至於戎行野是什麼時候出現在他身後的,他一無所知,被摁進水裡無法呼吸的時候,他幾乎以為自己快要死了。
他在不斷掙扎,掐著他脖子的那雙手又狠又戾,要不是突然有人來了,他絕對會死在那水塘里。
渾身衣服濕透,他也尿了褲子,狼狽地在地上撲騰大哭。
戎行野被扯進了祠堂里,戎慎親自拿著鞭子抽他,抽得皮開肉綻,這小子一雙眼睛依舊明亮,直勾勾盯著戎慎,挑釁意味十足。
「你小子敢用這種眼神看著我。」
戎行野一句話不說,只是這樣死死盯著他,才五六歲的年紀,瘦的皮包骨頭,一身骨頭卻硬的很。

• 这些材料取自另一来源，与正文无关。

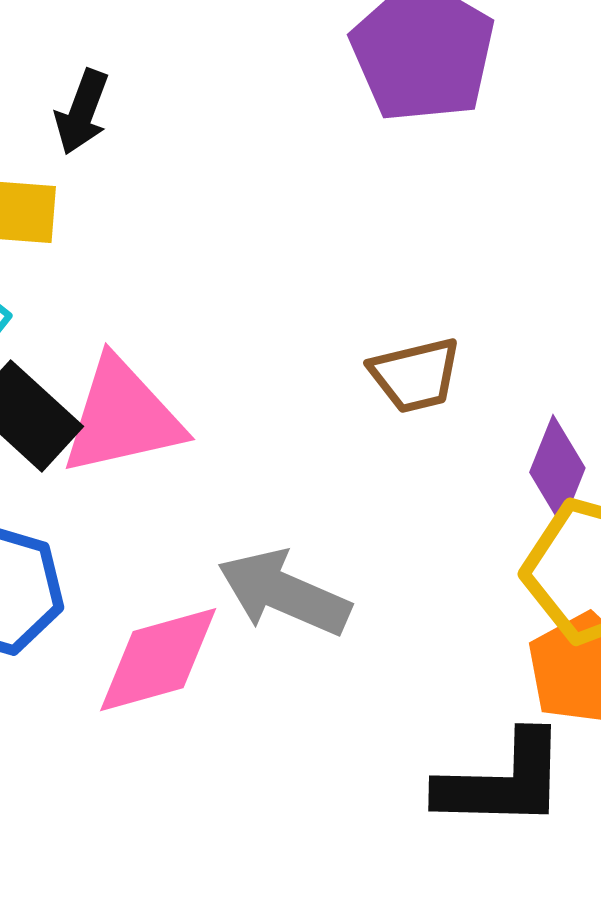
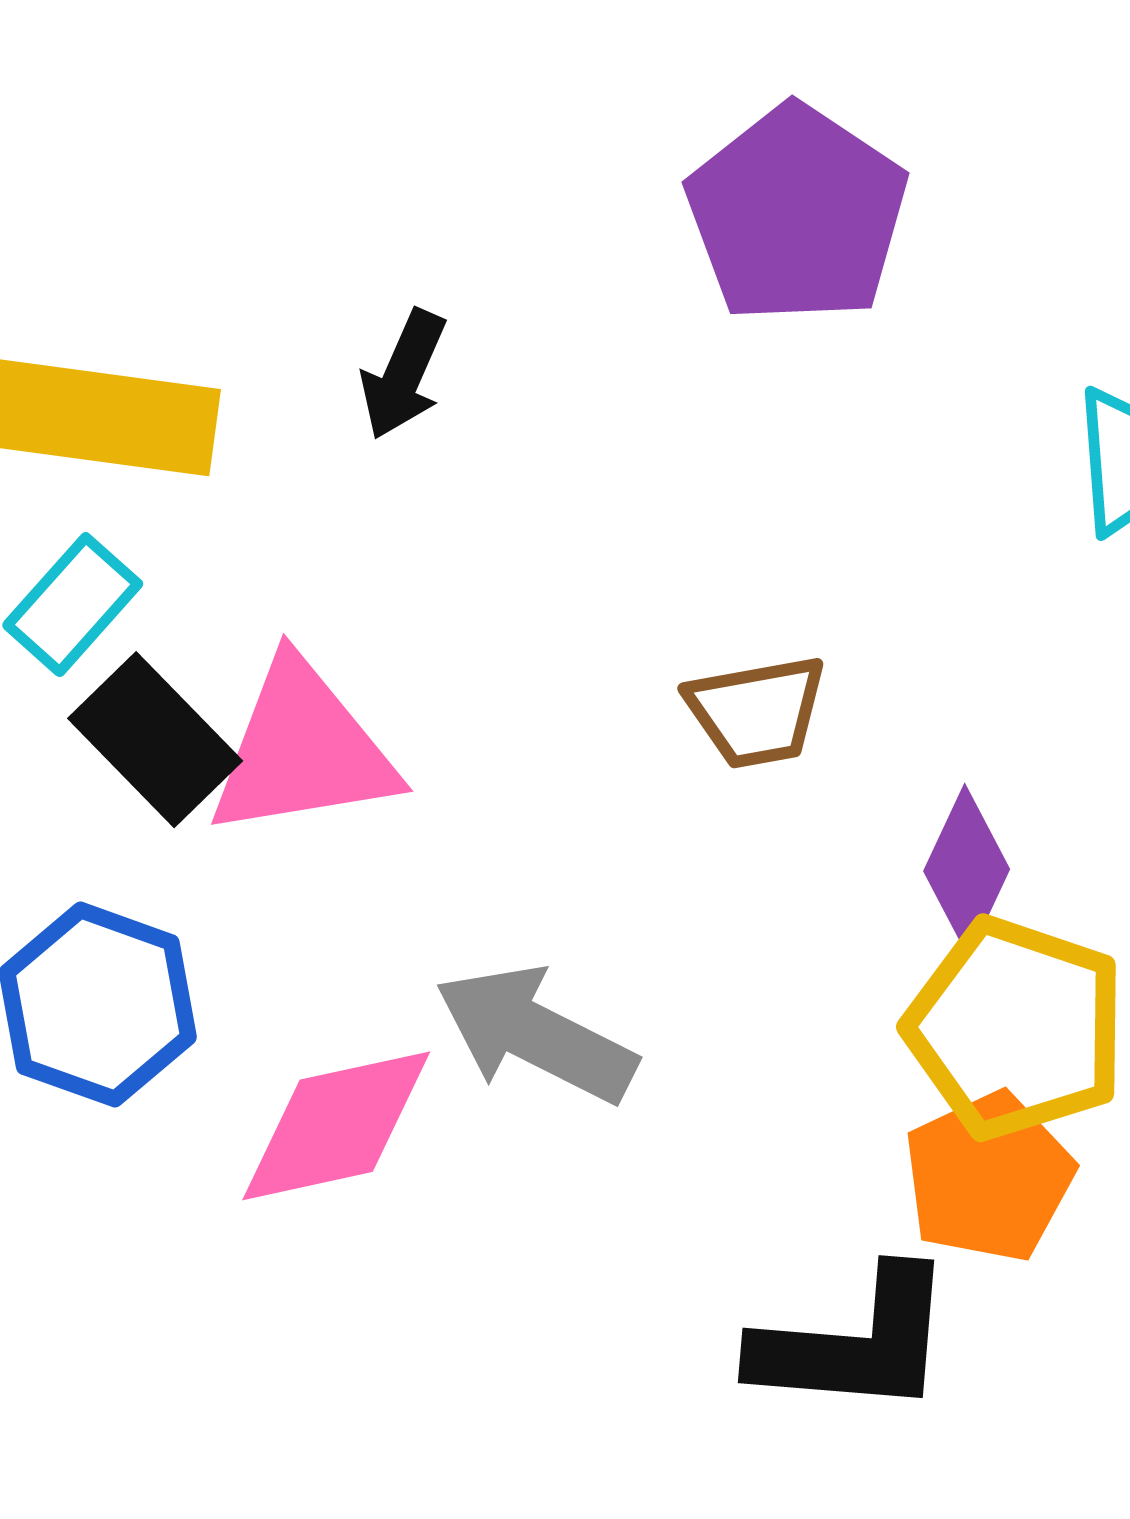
black arrow: (82, 112) -> (403, 375), moved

高燒了一場,戎盛卻怕極了他,明明比他大,每次見到他都嚇得腿抖,身邊離不得人。
戎行野沒病死,他又倔強活下來了,韓老爺子也來了。
提出了兩個要求,他要帶走戎行野親自教養,第二,戎盛改姓,送走。
初初到了一個新的地方,吃飯睡覺都得重新學,老爺子說一不二,戎行野也吃軟不吃硬。
鬧起來便是摔桌子砸碗。
沒一個星期,他就被丟進了大通鋪,去跟一群比自己年紀大不少的人在一起。
起先容易被人看不起,容易被打。
可戎行野不會服軟,猶如一頭暴躁的小獸,二話不說上來就掄拳頭,只認準一個人往死里打。
時間一長,所有人都知道了新來的小子是個硬茬。
一天一天地長大,他身後跟著瘦小的戎毅,兩個人日復一日在操場上練。
經常一天下來,渾身是汗連洗澡都來不及,直接悶頭就睡。
最苦最累的時候,戎行野都沒想過要放棄。
他要更強大,才能讓所有人都匍匐在他的腳下。
除卻戎慎,他學這些東西輕而易舉,野性難馴的小子偏偏有著絕佳的天賦,一群人等著將他的傲骨壓下。
可惜只有一次次被他刷新紀錄的份。
十幾歲的戎行野,狂傲到極致。
睥睨眾人,完全不把任何人放在眼裡。
因為傲氣,所以也根本不在乎別人的看法。
跑去救援的時候,他什麼東西也沒想,聽到小姑娘的哭聲,還以為是哪來的野貓。
用手剝開了碎石頭,掀起鐵棚一角,看到裡面紅色的裙擺時,他瞳孔微微一滯,然後直接彎腰鑽了進去。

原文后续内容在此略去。